SET PROBLEM ▸
Extract the whole Pixar films analysis text below, reproducing every line word for word.

SUPPLIED TEXT ▸
26 Extra work 6: Simple regression model
- 26.0.1 Interpretation of the regression model
27 Extra work 7: Film-level interpretation table
28 Main findings
29 Conclusion
30 Requirement checklist

1 Project overview

This project uses the Pixar Films dataset from the TidyTuesday project for the week of 11 March 2025. The analysis combines two publicly available datasets:

pixar_films.csv: general information about Pixar films, including release order, title, release date, runtime, and film rating.
public_response.csv: public and critical response measures, including Rotten Tomatoes, Metacritic, CinemaScore, and Critics Choice scores.

The main goal is to understand how Pixar films differ across time, rating categories, runtime, and public/critical reception. The project does not try to prove causality. Instead, it uses descriptive analysis, data transformation, and visualizations to identify patterns.

2 Research questions

The analysis is guided by the following questions:

How has Pixar’s film output changed over time?
Are longer Pixar films rated better, worse, or similarly to shorter films?
Do audience-oriented and critic-oriented rating measures tell the same story?
Which films perform strongest across multiple rating systems?
Are some film rating categories associated with different runtime or score patterns?
Which films have the largest gap between Rotten Tomatoes and Metacritic scores?

3 Required packages

library(data.table)
library(ggplot2)
library(readr)
library(dplyr)
library(tidyr)
library(stringr)
library(forcats)
library(RColorBrewer)
library(scales)
library(knitr)

DATASET EXTRACT ▸
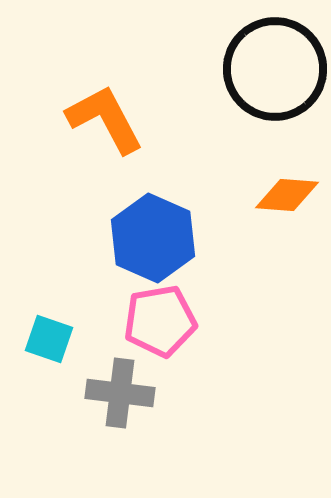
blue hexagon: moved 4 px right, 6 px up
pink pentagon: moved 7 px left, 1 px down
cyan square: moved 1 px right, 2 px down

EXERCISE ANSWER ▸
26 Extra work 6: Simple regression model
- 26.0.1 Interpretation of the regression model
27 Extra work 7: Film-level interpretation table
28 Main findings
29 Conclusion
30 Requirement checklist

1 Project overview

This project uses the Pixar Films dataset from the TidyTuesday project for the week of 11 March 2025. The analysis combines two publicly available datasets:

pixar_films.csv: general information about Pixar films, including release order, title, release date, runtime, and film rating.
public_response.csv: public and critical response measures, including Rotten Tomatoes, Metacritic, CinemaScore, and Critics Choice scores.

The main goal is to understand how Pixar films differ across time, rating categories, runtime, and public/critical reception. The project does not try to prove causality. Instead, it uses descriptive analysis, data transformation, and visualizations to identify patterns.

2 Research questions

The analysis is guided by the following questions:

How has Pixar’s film output changed over time?
Are longer Pixar films rated better, worse, or similarly to shorter films?
Do audience-oriented and critic-oriented rating measures tell the same story?
Which films perform strongest across multiple rating systems?
Are some film rating categories associated with different runtime or score patterns?
Which films have the largest gap between Rotten Tomatoes and Metacritic scores?

3 Required packages

library(data.table)
library(ggplot2)
library(readr)
library(dplyr)
library(tidyr)
library(stringr)
library(forcats)
library(RColorBrewer)
library(scales)
library(knitr)